There’s nothing we can do about minimum wage here other than encourage better jobs. The hospitality industry is just not likely to ever pay great. We’ve got to create a foundation for jobs that do pay better.
How do we do that?
We start to invest in some 21st century technology, like fiber optics, so we’re a draw for technology industries. I was doing some canvassing the other day and met a young woman from Seattle, so I asked her what she thought of our broadband access here. She said it was like she’d gone back to dial-up.
Would you support a city measure that created free wi-fi downtown?
I don’t know about free, because users should have to help pay for it, but I think the city can do the seeding . Chattanooga is doing an amazing job attracting businesses because they’re created a citywide fiber optic network. Savannah should support the development of that kind of infrastructure. How we charge for it is something else. I do support a certain amount of free access so that you can sit in a square and log in, and that would add value to the tourism industry. They could even help pay for it.

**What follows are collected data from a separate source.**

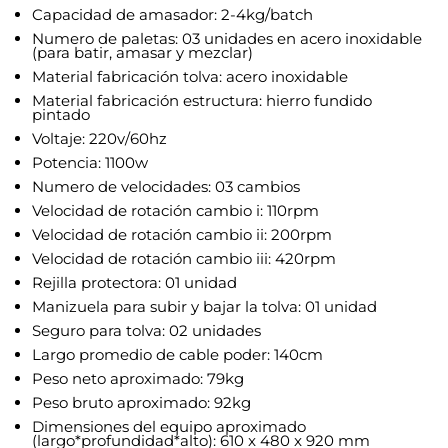
Capacidad de amasador: 2-4kg/batch
Numero de paletas: 03 unidades en acero inoxidable
(para batir, amasar y mezclar)
Material fabricación tolva: acero inoxidable
Material fabricación estructura: hierro fundido
pintado
Voltaje: 220v/60hz
Potencia: 1100w
Numero de velocidades: 03 cambios
Velocidad de rotación cambio i: 110rpm
Velocidad de rotación cambio ii: 200rpm
Velocidad de rotación cambio iii: 420rpm
Rejilla protectora: 01 unidad
Manizuela para subir y bajar la tolva: 01 unidad
Seguro para tolva: 02 unidades
Largo promedio de cable poder: 140cm
Peso neto aproximado: 79kg
Peso bruto aproximado: 92kg
Dimensiones del equipo aproximado
(largo*profundidad*alto): 610 x 480 x 920 mm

The way we develop this city is going to determine who wants to come here. We’re already an attractive tourist destination. What we need to be is an attractive place not just to visit, but to stay and work. To attract these young, tech-savvy folks who will bring the kind of jobs and entrepreneurship we need, we’re going to provide not only the infrastructure but the quality of life.

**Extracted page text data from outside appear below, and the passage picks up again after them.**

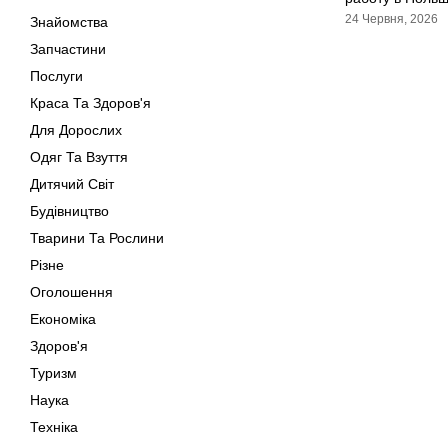
24 Червня, 2026
Знайомства
Запчастини
Послуги
Краса Та Здоров'я
Для Дорослих
Одяг Та Взуття
Дитячий Світ
Будівництво
Тварини Та Рослини
Різне
Оголошення
Економіка
Здоров'я
Туризм
Наука
Техніка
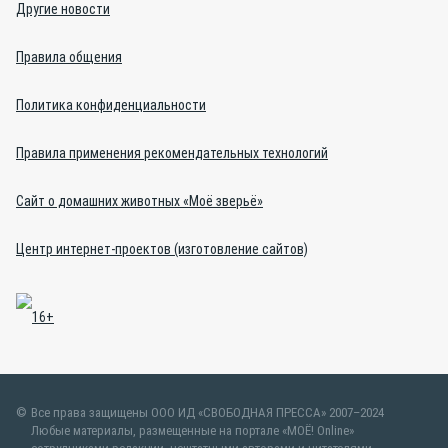
Другие новости
Правила общения
Политика конфиденциальности
Правила применения рекомендательных технологий
Сайт о домашних животных «Моё зверьё»
Центр интернет-проектов (изготовление сайтов)
Все права защищены ООО ИД «СВОБОДНАЯ ПРЕССА» 2007–2024
Любые материалы, размещенные на портале «МОЁ! Online»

That means we have to pay more than lip service to the Complete Streets program; we need to emphasize more safe bike paths. A question that keeps coming up at forums is about infrastructure, and the emphasis always seems to be on roads and paving and flood control.
Those are important things, and there are legacy projects—like the 19th-century brick sewer lines just uncovered on the west side—that we’re going to have to deal with. But we also need to be managing our money in a way that develops additional parts of infrastructure.

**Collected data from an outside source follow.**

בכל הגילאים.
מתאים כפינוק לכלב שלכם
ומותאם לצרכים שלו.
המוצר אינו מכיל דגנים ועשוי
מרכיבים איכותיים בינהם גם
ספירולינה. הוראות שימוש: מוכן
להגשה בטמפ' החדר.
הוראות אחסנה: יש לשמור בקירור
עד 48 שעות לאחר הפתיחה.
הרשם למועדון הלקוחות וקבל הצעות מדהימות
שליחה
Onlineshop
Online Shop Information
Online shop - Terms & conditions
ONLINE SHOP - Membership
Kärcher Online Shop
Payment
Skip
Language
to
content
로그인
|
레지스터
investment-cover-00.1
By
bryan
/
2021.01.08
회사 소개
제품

The incumbent for District 2, Mary Osbourne, has served three terms. What would you do differently?
There’s an incredibly strong anti-incumbent feeling right now, in both the black and white communities. Everyone is frustrated with the current city council.
I knocked on one guy’s door yesterday—he didn’t give me any time to say anything other than that I was running against Mary Osborne and he said “You got my vote!”
She’s simply part of it of the larger problem, it’s a broader issue with council in general, and that’s a failure to do any kind of real planning. There’s no long range thinking.
One thing that could be done better that would solve a lot of our other problems immediately is to sit down with the really good people who already work for the city—people like Kevin Klinkenberg of the SDRA and Charlotte Moore at the MPC. These folks are terrific and are passionate about what they do and they have an amazing amount of skill and knowledge that we’re not using.
Let’s figure out a 30- or a 50-year plan of where we want to be. Then every decision we make is based on whether it supports our goals. Right now we have no goal. Everything is done without context.
Right now crime is the most pressing concern. In the short term, we’re going to have to fix the police. And it needs to be now; no more of this taking months to approve a pay raise.
The economic development part is going to take longer. It takes time to put seed businesses in and have them grow. We need to stay focused on that.